Id. In particular, public employment has been found by the Third Circuit not to constitute a fundamental property interest entitled to substantive due process protection. Id. at 142. Consequently, Plaintiff cannot pursue a Bivens claim for a violation of substantive due process in the deprivation of her federal employment.
To the extent that Plaintiff has misstated her claim, and instead seeks to pursue a Bivens claim based upon a violation of procedural due process, Plaintiff's claim also has no merit. To state a claim based upon a violation of procedural due process, a public employee must show (1) that the dismissal deprived him of a property or liberty interest, and (2) that the employer did not afford him adequate procedural protections in connection with the action. See Makky v. Chertoff, 489 F. Supp. 2d 421, 434 (D. N. J. 2007)(citing Richardson v. Felix, 856 F.2d 505, 507 (3d Cir. 1988)). Procedural due process requires notice of the charges against him and an opportunity for a hearing sufficient to respond to those charges. Richardson, 856 F.2d at 507. Plaintiff was afforded both notice and an opportunity to be heard on the issue of her removal. (See Def.'s Ex. A at MSPB000372.) Consequently, Plaintiff states no valid procedural due process claim.

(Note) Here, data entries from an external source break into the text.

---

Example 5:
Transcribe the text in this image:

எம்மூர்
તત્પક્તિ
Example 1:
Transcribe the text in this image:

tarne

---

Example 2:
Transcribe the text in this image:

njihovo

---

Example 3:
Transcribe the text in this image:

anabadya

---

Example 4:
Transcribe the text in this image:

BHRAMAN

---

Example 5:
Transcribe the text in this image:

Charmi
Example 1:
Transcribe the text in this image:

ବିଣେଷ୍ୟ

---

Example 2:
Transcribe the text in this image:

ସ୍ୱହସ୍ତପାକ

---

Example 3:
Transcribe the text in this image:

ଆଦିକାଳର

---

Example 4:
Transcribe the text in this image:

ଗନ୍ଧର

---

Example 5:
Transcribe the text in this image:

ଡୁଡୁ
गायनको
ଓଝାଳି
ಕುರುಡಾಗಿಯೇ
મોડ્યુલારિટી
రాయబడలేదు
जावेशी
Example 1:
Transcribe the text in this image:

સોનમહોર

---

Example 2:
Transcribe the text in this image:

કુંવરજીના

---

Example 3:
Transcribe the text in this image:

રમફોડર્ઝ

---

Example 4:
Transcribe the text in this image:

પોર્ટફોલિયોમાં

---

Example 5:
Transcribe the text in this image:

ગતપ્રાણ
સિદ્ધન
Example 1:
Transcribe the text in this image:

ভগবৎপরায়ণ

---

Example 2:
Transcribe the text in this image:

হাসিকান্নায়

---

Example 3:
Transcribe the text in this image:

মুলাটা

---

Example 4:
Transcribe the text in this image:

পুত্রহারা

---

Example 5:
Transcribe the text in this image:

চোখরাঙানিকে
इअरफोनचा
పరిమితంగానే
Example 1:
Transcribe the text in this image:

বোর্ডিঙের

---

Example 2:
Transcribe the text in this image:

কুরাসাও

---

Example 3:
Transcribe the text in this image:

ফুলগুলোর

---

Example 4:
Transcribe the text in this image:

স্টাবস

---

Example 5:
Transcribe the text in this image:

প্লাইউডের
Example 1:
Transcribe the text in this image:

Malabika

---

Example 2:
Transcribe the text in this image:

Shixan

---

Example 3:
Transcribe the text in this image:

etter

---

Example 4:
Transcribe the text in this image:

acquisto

Finally, in the interest of completeness, the Court addresses the substance of Plaintiff's allegations. While Plaintiff alleges that altered documents were used during administrative proceedings, neither her complaint nor any subsequent filings with the Court have articulated more clearly which documents have been altered. In addition, Plaintiff's response to the motion for summary judgment fails to address Defendant's argument regarding her Bivens claim in its entirety.

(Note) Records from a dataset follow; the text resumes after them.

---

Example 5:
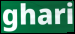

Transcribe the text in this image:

ghari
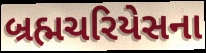
બ્રહ્મચરિયેસના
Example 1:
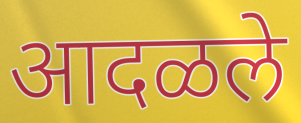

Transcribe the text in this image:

आदळले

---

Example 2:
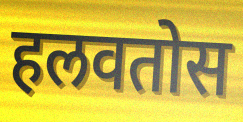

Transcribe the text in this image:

हलवतोस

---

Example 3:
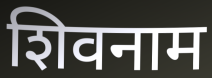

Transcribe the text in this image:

शिवनाम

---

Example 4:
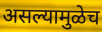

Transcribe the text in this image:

असल्यामुळेच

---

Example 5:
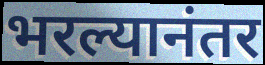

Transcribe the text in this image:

भरल्यानंतर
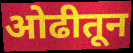
ओढीतून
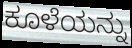
ಕೂಳೆಯನ್ನು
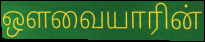
ஔவையாரின்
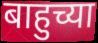
बाहुच्या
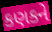
કણકને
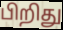
பிறிது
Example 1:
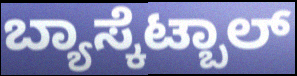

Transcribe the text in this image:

ಬ್ಯಾಸ್ಕೆಟ್ಬಾಲ್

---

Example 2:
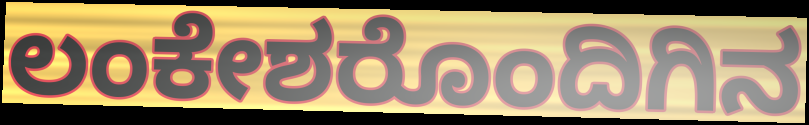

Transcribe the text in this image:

ಲಂಕೇಶರೊಂದಿಗಿನ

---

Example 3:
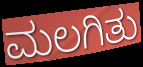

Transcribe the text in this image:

ಮಲಗಿತು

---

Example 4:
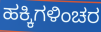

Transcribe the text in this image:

ಹಕ್ಕಿಗಳಿಂಚರ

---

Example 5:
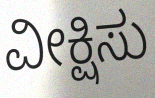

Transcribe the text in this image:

ವೀಕ್ಷಿಸು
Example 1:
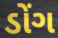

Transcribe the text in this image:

ડોંગ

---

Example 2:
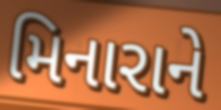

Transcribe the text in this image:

મિનારાને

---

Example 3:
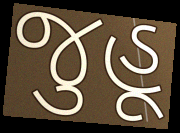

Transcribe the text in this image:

જુહૂ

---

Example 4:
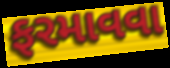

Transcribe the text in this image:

ફરમાવવા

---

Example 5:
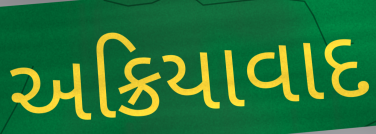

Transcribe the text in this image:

અક્રિયાવાદ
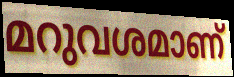
മറുവശമാണ്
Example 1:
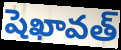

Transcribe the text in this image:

షెఖావత్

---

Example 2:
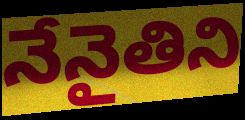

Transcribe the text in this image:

నేనైతిని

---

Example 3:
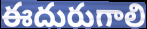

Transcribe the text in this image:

ఈదురుగాలి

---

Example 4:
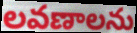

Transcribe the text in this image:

లవణాలను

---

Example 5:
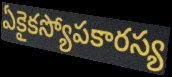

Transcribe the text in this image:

ఏకైకస్యోపకారస్య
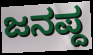
ಜನಪ್ದ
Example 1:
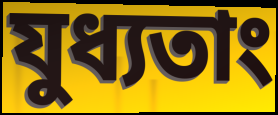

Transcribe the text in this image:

যুধ্যতাং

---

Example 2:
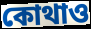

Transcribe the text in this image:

কোথাও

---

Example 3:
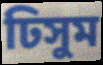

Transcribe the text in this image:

ঢিসুম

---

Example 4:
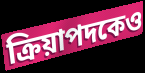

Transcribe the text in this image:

ক্রিয়াপদকেও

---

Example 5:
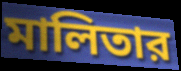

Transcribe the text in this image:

মালিতার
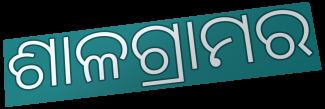
ଶାଳଗ୍ରାମର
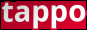
tappo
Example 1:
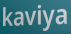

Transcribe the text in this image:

kaviya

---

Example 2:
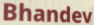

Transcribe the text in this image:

Bhandev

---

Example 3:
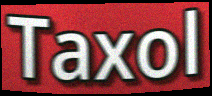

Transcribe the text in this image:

Taxol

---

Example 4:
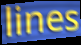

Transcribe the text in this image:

lines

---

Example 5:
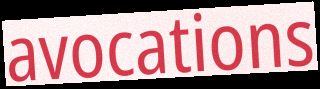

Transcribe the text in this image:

avocations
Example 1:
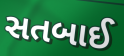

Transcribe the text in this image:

સતબાઈ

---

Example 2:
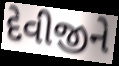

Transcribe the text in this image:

દેવીજીને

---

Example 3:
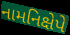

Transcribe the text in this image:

નામનિક્ષેપે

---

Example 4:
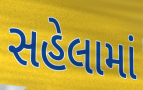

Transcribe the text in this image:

સહેલામાં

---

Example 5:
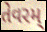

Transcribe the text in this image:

તેવરમ્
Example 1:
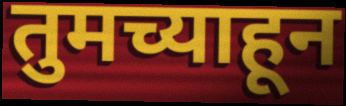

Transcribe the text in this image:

तुमच्याहून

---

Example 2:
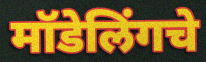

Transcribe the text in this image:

मॉडेलिंगचे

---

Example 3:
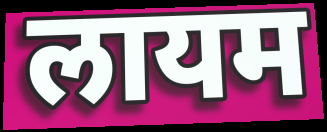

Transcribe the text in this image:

लायम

As noted above, the Court has reviewed the record to discern any evidence regarding Plaintiff's claim. In the course of proceedings before the MSPB, Plaintiff contended that certain records had been altered. These claims were limited to (1) Plaintiff's husband's discharge papers from Albert Einstein Medical Center, (2) a letter written from New-Howard's lawyer on August 31, 2005, (3) Plaintiff's submission of a certificate to return to work or school, which was included with the letter written by New-Howard's lawyer on August 31, 2005, (4) Plaintiff's submission of a "Certification of a Health Care Provider," and (5) two letters submitted to the agency subsequent to her proposed removal. As described in detail in Section III.B, Plaintiff's eventual removal had nothing to do with the substance of the purported alterations. See infra. pp. 12-17.
VI. Attorney's Fees
Plaintiff has not prevailed on the substance of any of her claims, with the possible exception of her request for review of the MSPB's disposition of her nondiscrimination claims. However, given that Plaintiff is pro se, we need not address the merits of her request for attorney's fees with respect to this claim. See Bleschke v. United States, No. 93-3505, 1994 WL 108051, at *1-*2 (Fed. Cir. Mar. 29, 1994).
For the foregoing reasons, Defendant's Motion for Summary Judgment (Doc. No. 56) is GRANTED IN PART and DENIED IN PART. Plaintiff's Cross-Motion for Summary Judgment (Doc. No. 97) is DENIED. The petition for review is REMANDED to the Merit Systems Protection Board, to make findings regarding the issue of the denial of Plaintiff's requests for sick leave.
The Clerk of Court is directed to close this matter for statistical purposes. An appropriate Order will follow.